Maisach:Im Krisenmodus

Maisach: Beim Neujahrsempfang des CSU-Ortsverbands Maisach spricht Ursula Münch, die Direktorin der Akademie für politische Bildung Tutzing.

Beim Neujahrsempfang des CSU-Ortsverbands Maisach spricht Ursula Münch, die Direktorin der Akademie für politische Bildung Tutzing.

(Foto: Leonhard Simon)

Politikprofessorin Ursula Münch spricht beim Neujahrsempfang der CSU Maisach über Ursachen und Folgen der aktuellen Lage in Deutschland und Europa.

Von Erich C. Setzwein, Maisach

Was soll man noch glauben können, sind die Nachrichten wahr oder falsch, kann man den Mitteilungen in den sozialen Medien trauen? Fragen wie diese treiben viele Menschen um, die sich politisch interessieren, die versuchen, sich in den Medien zurechtzufinden. Doch Antworten zu finden, ist schwer geworden, weil den traditionellen Medien weniger Vertrauen entgegengebracht wird und in den sozialen Medien jeder so gut wie alles sagen kann. Da war es für die Gäste des Maisacher CSU-Neujahrsempfangs im gut besetzten Bürgerzentrum von Gernlinden wie eine Wohltat, dass sie in einer verstörenden Zeitenwende ein paar Handreichungen für den Umgang mit den vielfältigen Krisen, aber auch für den Umgang mit der Demokratie bekamen.

Ursula Münch, Direktorin der Akademie für politische Bildung in Tutzing am Starnberger See und Professorin für Politikwissenschaft an der Universität der Bundeswehr in Neubiberg bei München, war von Maisachs CSU-Ortsvorsitzender Silvia Heitmeir gebeten worden, "Gedanken zum neuen Jahr" zu formulieren. Und sie schaffte es mühelos, mit ihrem kurzweiligen und leicht verständlichen Vortrag die Gäste des Empfangs für weitere politische Diskussionen zu begeistern.

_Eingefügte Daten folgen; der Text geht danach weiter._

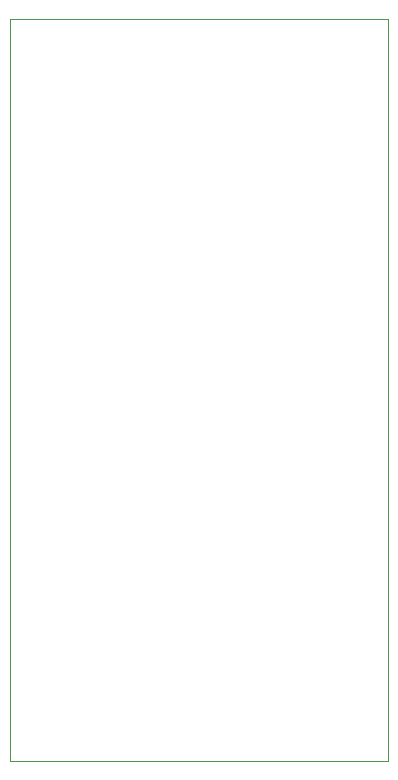
<source format=gbr>
%TF.GenerationSoftware,KiCad,Pcbnew,(5.1.12-1-10_14)*%
%TF.CreationDate,2021-11-23T10:57:09-05:00*%
%TF.ProjectId,EMB2,454d4232-2e6b-4696-9361-645f70636258,rev?*%
%TF.SameCoordinates,Original*%
%TF.FileFunction,Profile,NP*%
%FSLAX46Y46*%
G04 Gerber Fmt 4.6, Leading zero omitted, Abs format (unit mm)*
G04 Created by KiCad (PCBNEW (5.1.12-1-10_14)) date 2021-11-23 10:57:09*
%MOMM*%
%LPD*%
G01*
G04 APERTURE LIST*
%TA.AperFunction,Profile*%
%ADD10C,0.050000*%
%TD*%
G04 APERTURE END LIST*
D10*
X132473600Y-136431100D02*
X164528600Y-136431100D01*
X164528600Y-136431100D02*
X164528600Y-73576100D01*
X164528600Y-73576100D02*
X132473600Y-73576100D01*
X132473600Y-73576100D02*
X132473600Y-136431100D01*
M02*

</source>
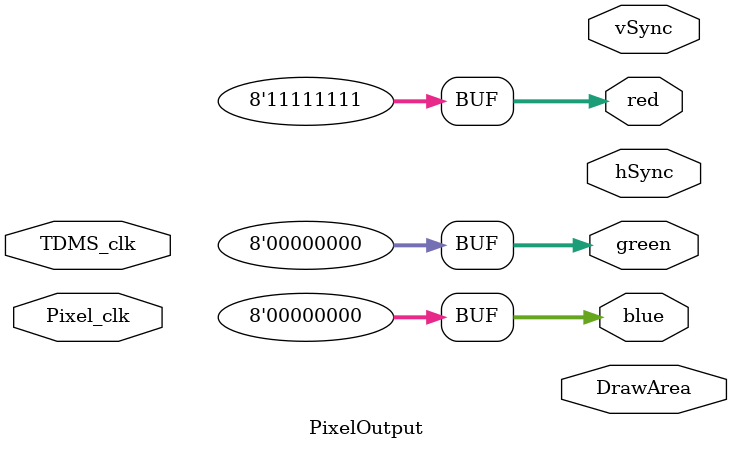
<source format=v>
`timescale 1ns / 1ps

module PixelOutput(
input Pixel_clk,//25Mhz
input TDMS_clk,//250Mhz

output reg [7:0] red,blue,green,
output reg hSync, vSync, DrawArea//DrawArea == VDE

    );
    
      reg [9:0] counterH=10'b0000000000;//10 bit counter so can count up to 1024.
      reg [9:0] counterV=10'b0000000000;

    initial begin
        red = 8'b11111111;
        blue=8'b00000000;
        green=8'b00000000;
    end
    
    always@(posedge Pixel_clk)begin
       counterH = counterH + 1;
       if(counterH==800)begin
            counterV=counterV+1;
       end
       
       
        
    end
    
    
    
    
    
    
    
endmodule

</source>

Der CSU-Neujahrsempfang im Bürgerzentrum ist in der Gemeinde ein gesellschaftliches Ereignis, zu dem natürlich CSU-Mitglieder zusammenkommen, zu dem aber auch viele Angehörige anderer in Maisach vertretenen Parteien, Gruppierungen und Vereine eingeladen sind. Es wird politisch diskutiert und privat gescherzt, insgesamt ein herzlicher Austausch, den die Gäste sehr schätzen. "Eine Wohltat", wie Bürgermeister Hans Seidl (CSU) in seinem Grußwort bekannte, "nach der langen Zeit der Isolation." Doch auch wenn die Corona-Krise fast überwunden sei, bleibe das Wort Krise weiterhin präsent. Nur das "Vor-Wort" ändere sich, so Seidl. Ursula Münch griff Seidls Einschätzung auf und bestätigte den Eindruck von den Krisen, die sich ablösen oder aufeinander aufbauen.

Münch wies auf die Folgen der Krisen für die Stabilität der Demokratie hin, die durch den russischen Überfall auf die Ukraine ausgelöst wurden. Die Energiekrise geht demnach nicht auf den Krieg allein zurück. Die Ursprünge lägen in dem Bemühen nach Ende des Kalten Krieges vor gut 30 Jahren, sich wirtschaftlich eng aneinanderzubinden. So seien zum einen gegenseitige Abhängigkeiten geschaffen, zum anderen auch Mittel für die Verteidigung eingespart worden. Das russische Gas sei "eine Brücke der Verständigung mit Russland" gewesen, doch Wladimir Putin, den Münch als "Hochrisikopolitiker" bezeichnete, habe diese Brücke wie auch die Friedensordnung in Europa nach dem Zweiten Weltkrieg zerstört. "Dieser Rückschritt löst große Besorgnis aus", sagte Münch.

Die Politikwissenschaftlerin sieht Deutschland "in der Pflicht und in der Lage", die Krisen mit der freiheitlichen Demokratie zu bewältigen. Die Bürgerinnen und Bürger müssten ihre eigenen Kompetenzen entwickeln, ihre politische Urteilskraft stärken, ebenso wie die Parteien und Verbände versuchen müssten, "stärker an ihrer Attraktivität zu arbeiten". Viele Menschen sähen im Staat den Dienstleister, doch die Politik dürfe den Bürgern nicht alles abnehmen. Münch meinte, es erfordere Zivilcourage, damit die schweigende Mehrheit eine extremistische Minderheit in ihre Schranken weise.